HOW TO COMPLETE THIS TASK: Find the string "owner" in the records and copy each line where it occurs.

*** SUPPLIED ENTRIES ***

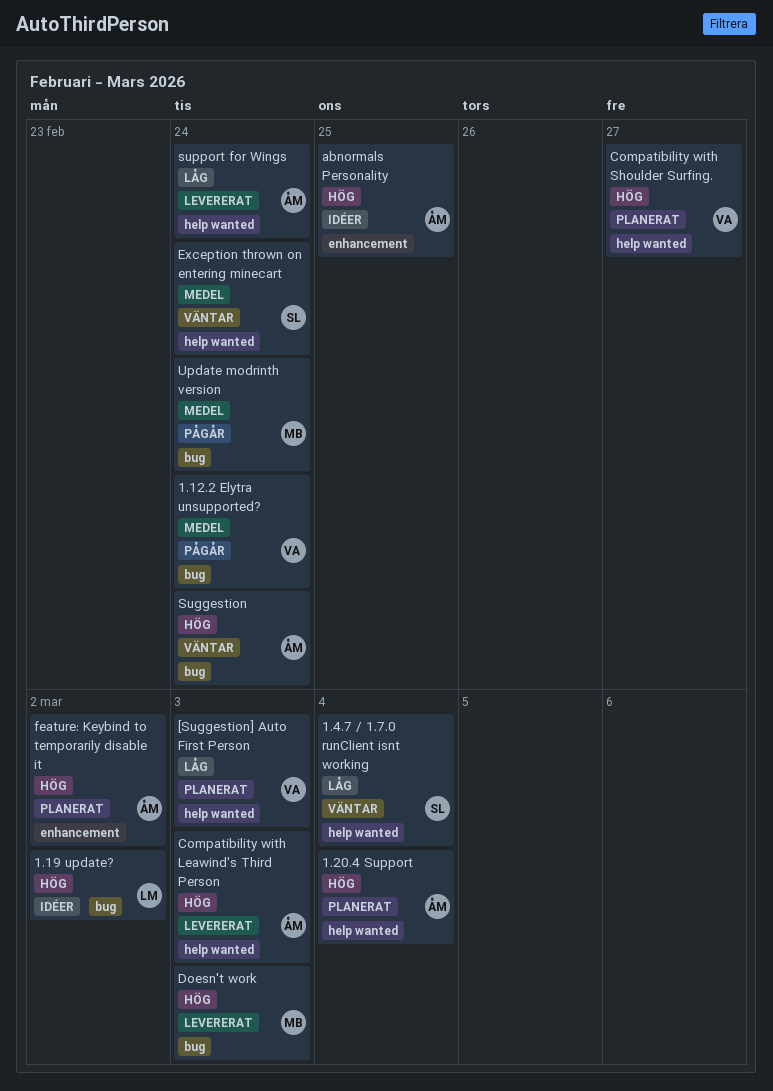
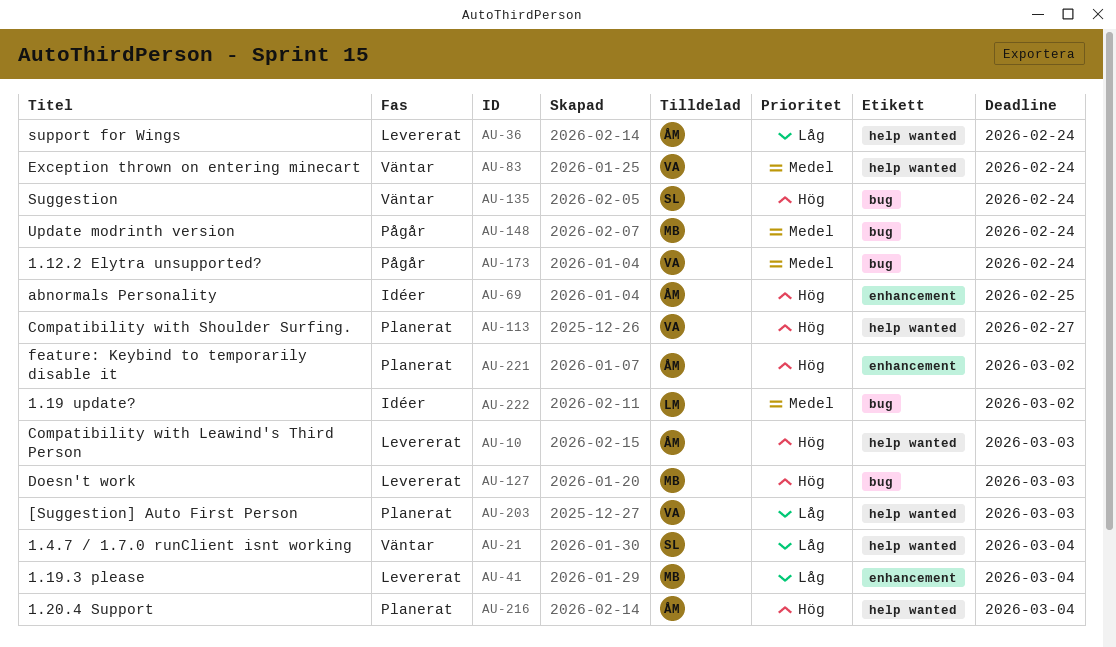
1.19 update?, priority: Hög -> Medel
1.19.3 please: none -> present
Exception thrown on entering minecart, owner: SL -> VA
Suggestion, owner: ÅM -> SL

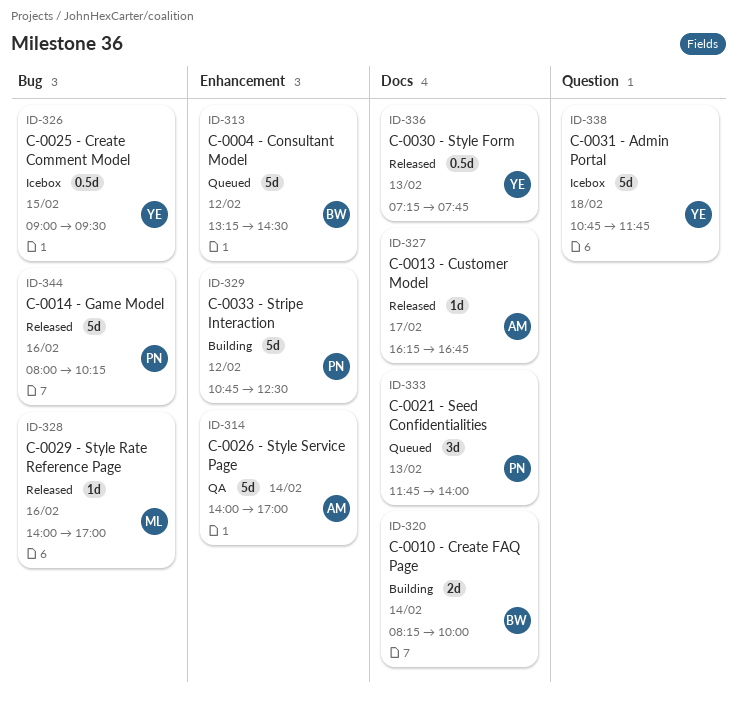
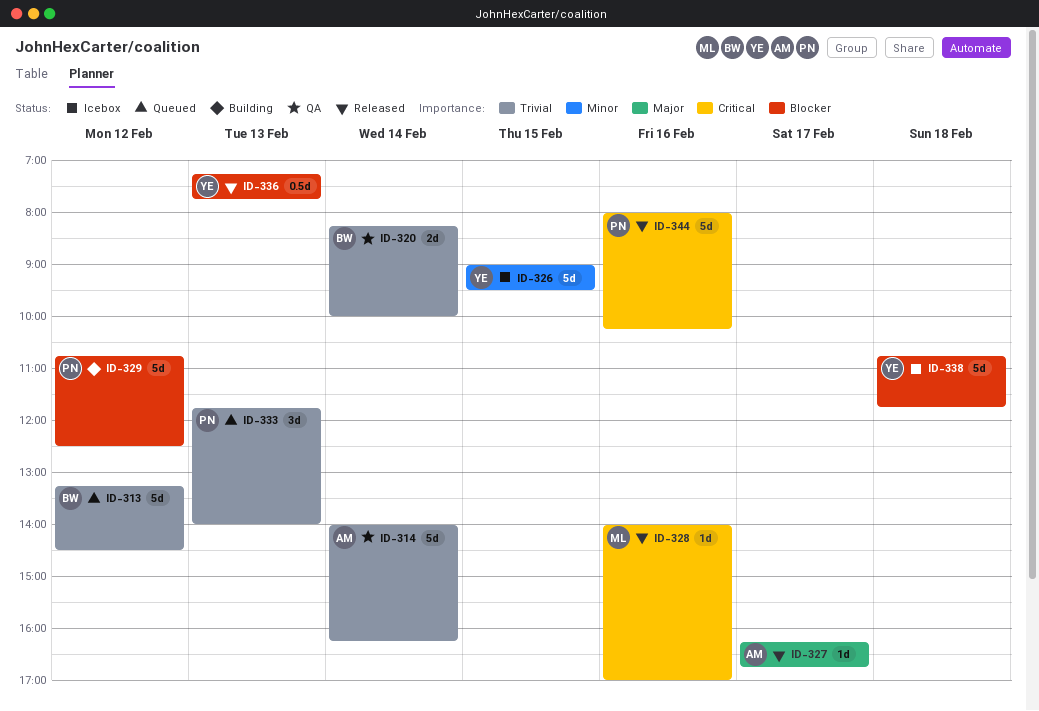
ID-314, ends: 17:00 -> 16:15
ID-320, status: Building -> QA
ID-326, estimate: 0.5d -> 5d

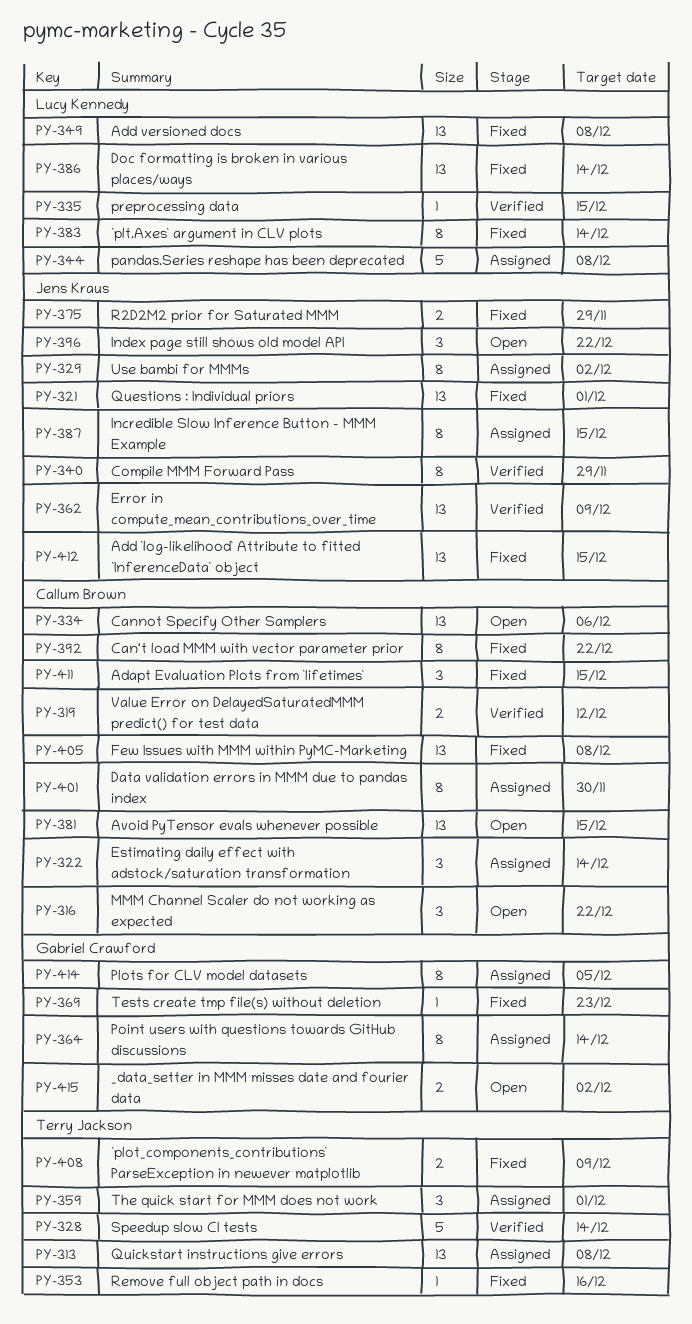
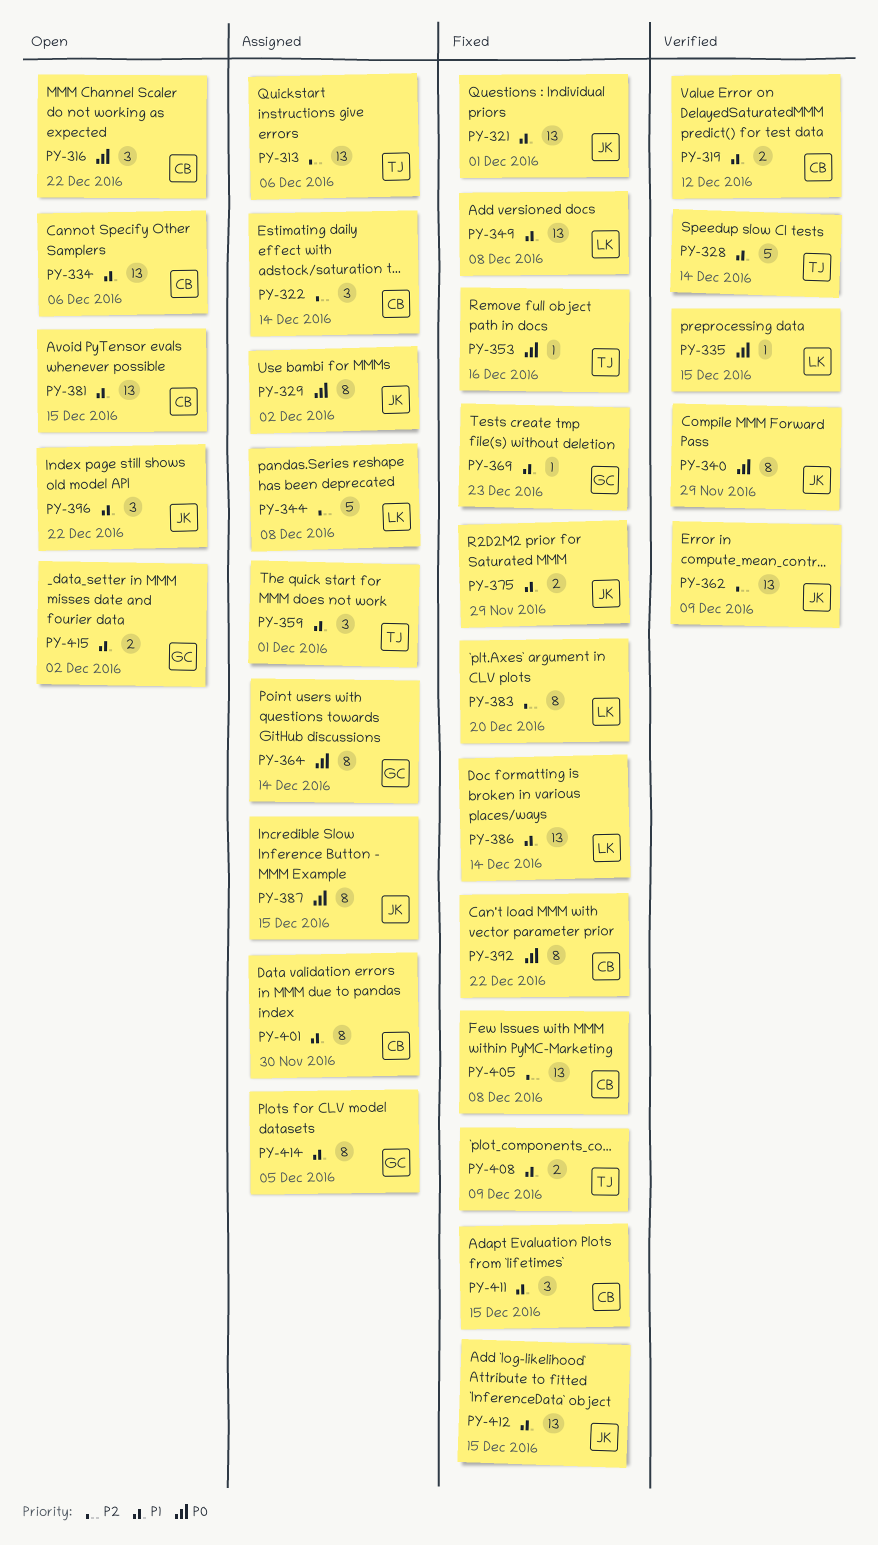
PY-313, due: Dec 8 -> Dec 6
PY-383, due: Dec 14 -> Dec 20

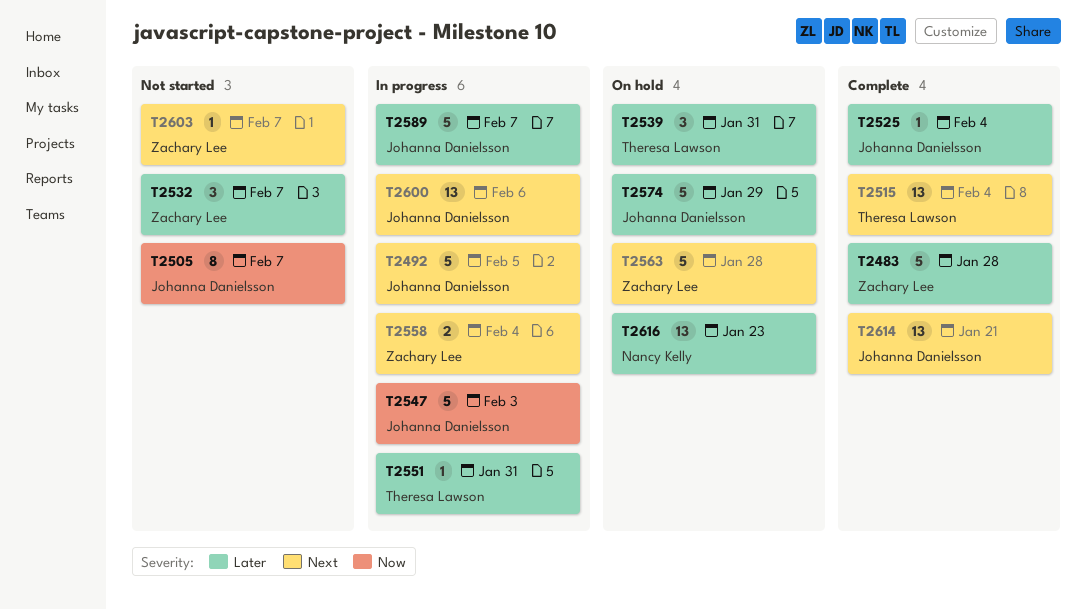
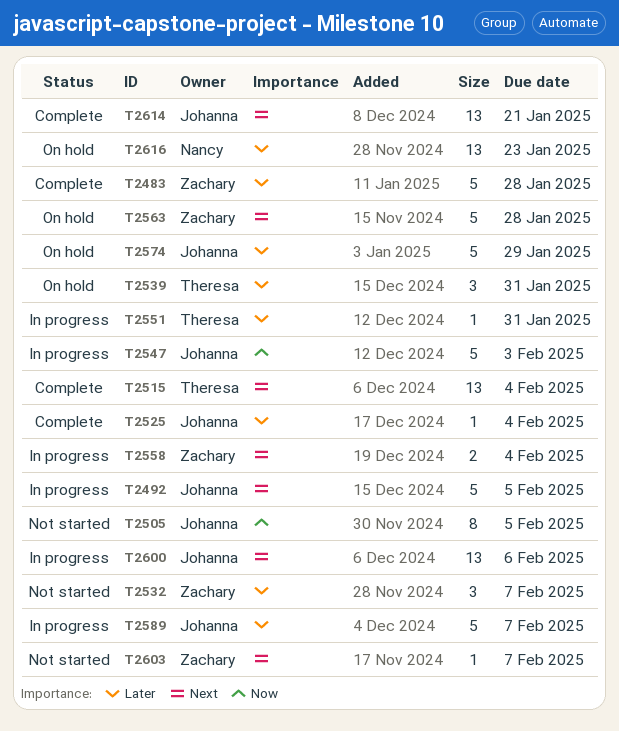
T2505, due: Feb 7 -> Feb 5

*** End of SUPPLIED ENTRIES ***

RESPONSE BELOW:
Exception thrown on entering minecart, owner: SL -> VA
Suggestion, owner: ÅM -> SL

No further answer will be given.